A U.S. government assessment has raised red flags about Chinese AI vendor DeepSeek, finding its models underperform U.S. rivals on key security and reasoning measures and exhibit politically aligned censorship and data‑sharing behaviors.
Released Sept. 30 by the National Institute of Standards and Technology’s Center for AI Standards and Innovation (CAISI), the report says DeepSeek systems lag OpenAI’s GPT‑5 and Anthropic’s Claude Opus 4 across several benchmarks. NIST found the models are more vulnerable to “agent hijacking” attacks—attempts to capture credentials or redirect actions—and more likely to follow malicious instructions.
CAISI said it produced the evaluation in response to President Donald Trump’s AI Action Plan, which asked the agency to assess models from China.
The report lands about a year after DeepSeek‑R1 briefly stunned the market by approaching Western performance while using far less compute and capital. Although DeepSeek’s open‑source releases never matched the popularity of ChatGPT, they drew a global user base and influenced rivals—reducing momentum for some open‑weight alternatives like Meta’s Llama and nudging OpenAI to offer more open options earlier in the year.
Performance is not uniformly weak, NIST noted. On science Q&A and knowledge tests, DeepSeek models performed comparably to U.S. peers; DeepSeek V3.1 ranked near the top on scientific, mathematical and reasoning tasks.
But American models generally led in software engineering and cybersecurity, according to CAISI’s findings.
Kashyap Kompella, CEO of RPA2AI Research, said the assessment shows how large language models tend to reflect the values and constraints of their creators. He argued censorship is structurally embedded in China‑based systems due to domestic rules and remains even when models are open‑sourced or locally hosted. He also noted that U.S. models are constrained by corporate guardrails and commercial considerations.
Some industry analysts questioned DeepSeek’s earlier performance claims. David Nicholson of Futurum Group said projections that enterprises would retool around custom GPU software stacks to replicate DeepSeek’s gains are unrealistic. The more pressing issue, he said, is how organizations can ensure security as they rely more on LLMs and generate fresh data continuously.

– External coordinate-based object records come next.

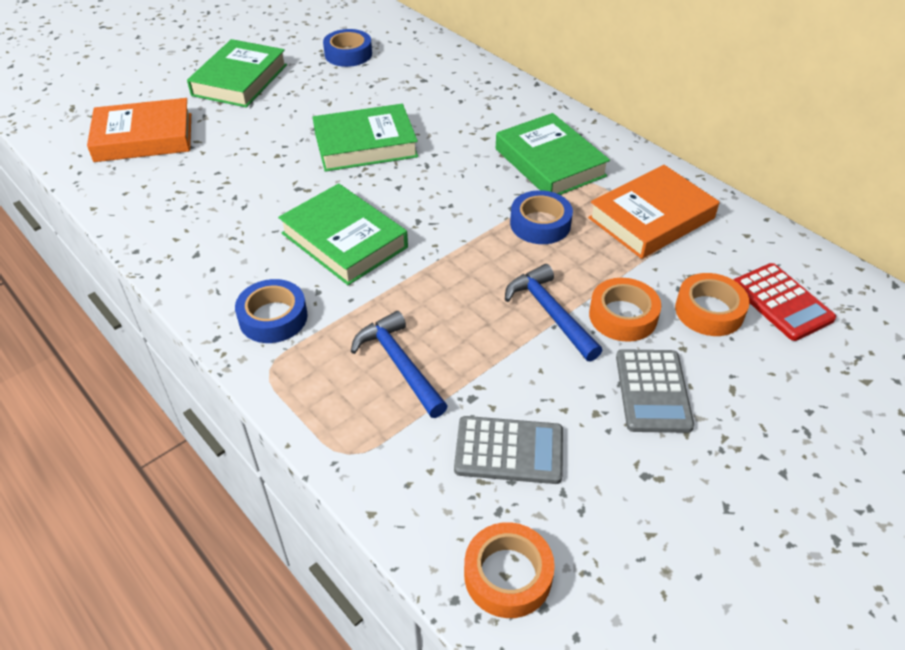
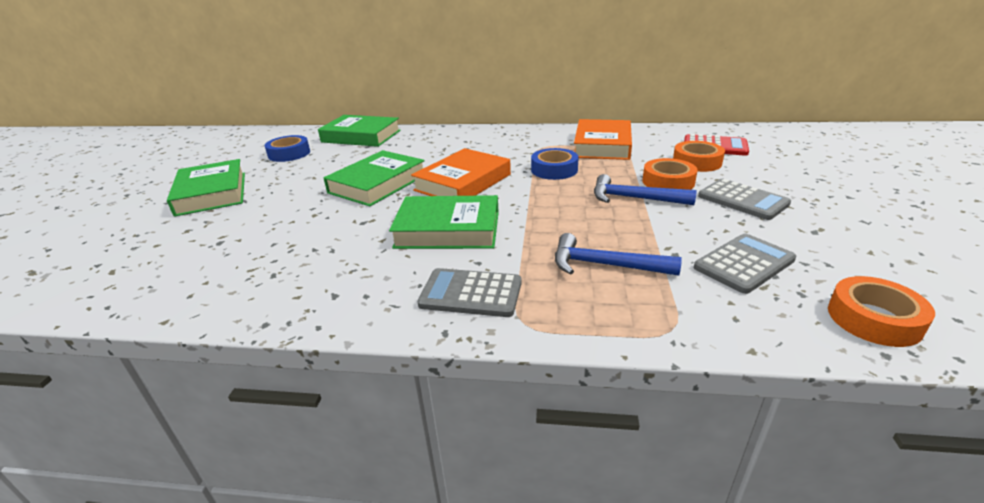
camera: 40 degrees left, 15 degrees down
orange book [87,98,191,162] -> orange book moved to [411,148,511,196]
blue tape [235,279,308,343] -> grey calculator [417,268,522,317]
green book [496,113,610,195] -> green book moved to [318,115,401,147]

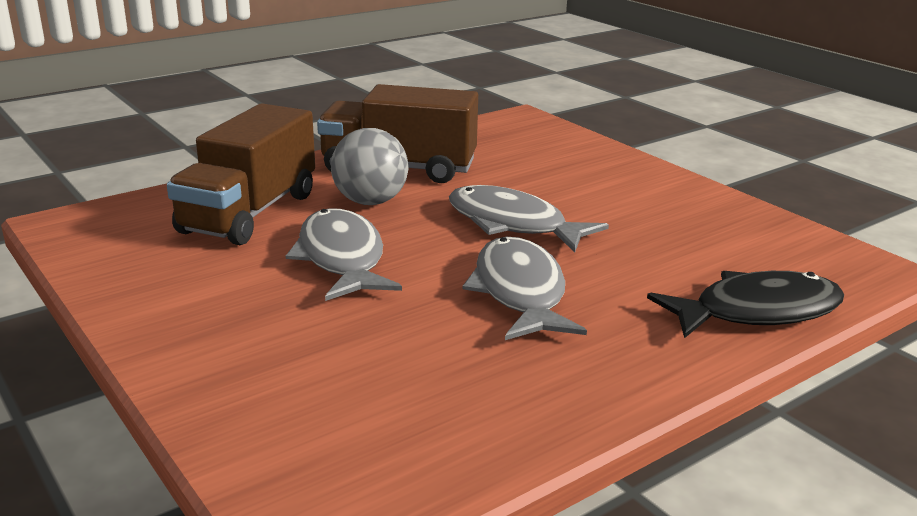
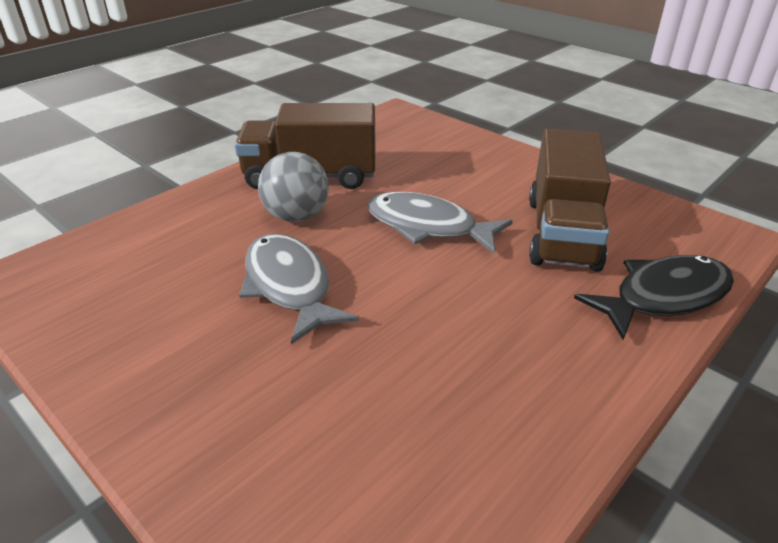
camera: 10 degrees left, 10 degrees up
brown truck [167,103,315,245] -> brown truck moved to [529,129,611,272]
grey fish [462,237,587,340] -> none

For companies that still want to test DeepSeek, Nicholson advised containing risk by accessing the models through enterprise‑grade platforms such as AWS Bedrock or Microsoft Azure and operating within tightly controlled environments.
Taken together, NIST’s findings intensify scrutiny of DeepSeek at a time when global model ecosystems appear to be specializing—Chinese systems showing strength in scientific reasoning, and U.S. models leading in software and security.
For enterprise buyers, the takeaway is pragmatic: validate performance claims in real workloads, audit security and privacy behavior, and weigh geopolitical and compliance exposure before deployment.